Thursday, January 04, 2007

There's a hero in all of us

I've realized recently something I love to do almost more than anything in the world - rescue people. Particularly when they're stranded places. This probably sounds odd or overly altruistic or naive, but it's true.

A few weeks ago, late at night, my roommate (who I would fly across the world for in a heartbeat, and might in the next year) was driving to her home an hour away. Not long after she left, her car overheated, and she called me. I immediately offered to pick her up, but she was determined to make it home. After three failed attempts to drive without it overheating, she finally said, "Yes, please come pick me up." I had no hesitation whatsoever. I was eager to help her, to rescue her. It was invigorating. I even offered to drive her home if she'd let me crash at her house, since I knew how badly she just wanted to be home that evening. I felt like I was giving her a special gift that others could have given, but I was the one she called, and I was the one who went.

Recently, this past Friday, you may have heard about all the planes in DFW airport being grounded due to bad weather. My cousin's friend was flying home to Wisconsin, and stuck in this mess, trying to figure out what was going on. After we thought she had things figured out, around 1:30am I received a call from my cousin, "Can my friend come stay with you guys after all?" My family piled into the car and picked up this girl we'd never met. I was slightly more hesitant to go rescue her, but still concerned for her and happy to help.

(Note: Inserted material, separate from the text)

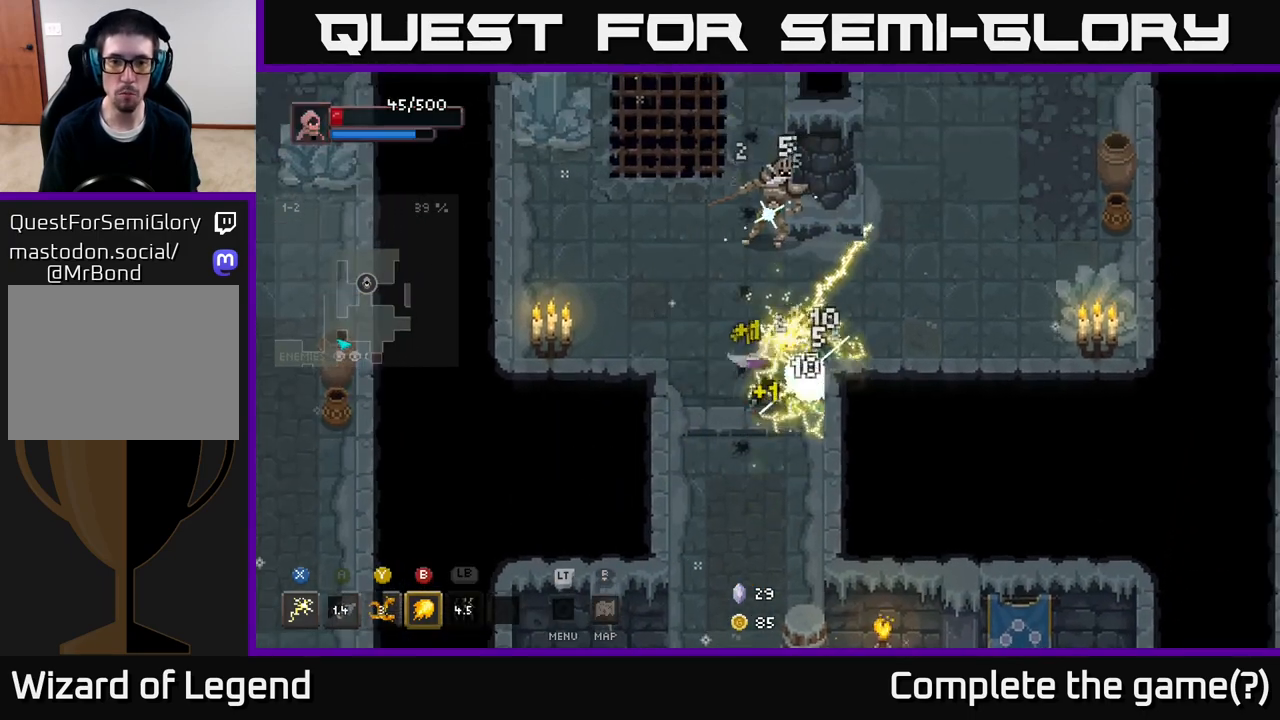
{"buttons": ["X"], "left_stick": "up", "right_stick": "center", "events": [[117, "X", "up"], [283, "left_stick", "up"], [300, "X", "down"]]}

This eagerness to rescue the stranded doesn't just extend to my friends and their friends. In high school, I would occasionally offer rides to students I didn't know when I saw them walking home in the rain or snow. I was always disappointed when they said "No thanks," and happy the couple of times when they did accept my help.

Maybe Aunt May is right; maybe there is a hero in all of us. Or maybe it's just the rescued longing to be the rescuer in my own, frail human way. Maybe I just want to be needed, to be useful.

"Greater love has no one than this, that he lay down his life for his friends." (John 15:13) I don't know if I would give my life for one of my friends. Maybe I would, but I've never faced such circumstances. Maybe most of us are asked to lay down our daily lives for our friends. To sacrifice personal time, sleep, and convenience to offer help to loved ones and strangers. Don't ask me to die for you. But baby, if your car won't start, I'm your girl.


Martha Elaine Belden said...

i love this post :)

and i'm glad moments such as these bring you joy

you're a beautiful person, miss kelly... and i can say that with confidence, without ever having met you

Cara said...

aw, kelly, you do give your life for your friends. thank you for that.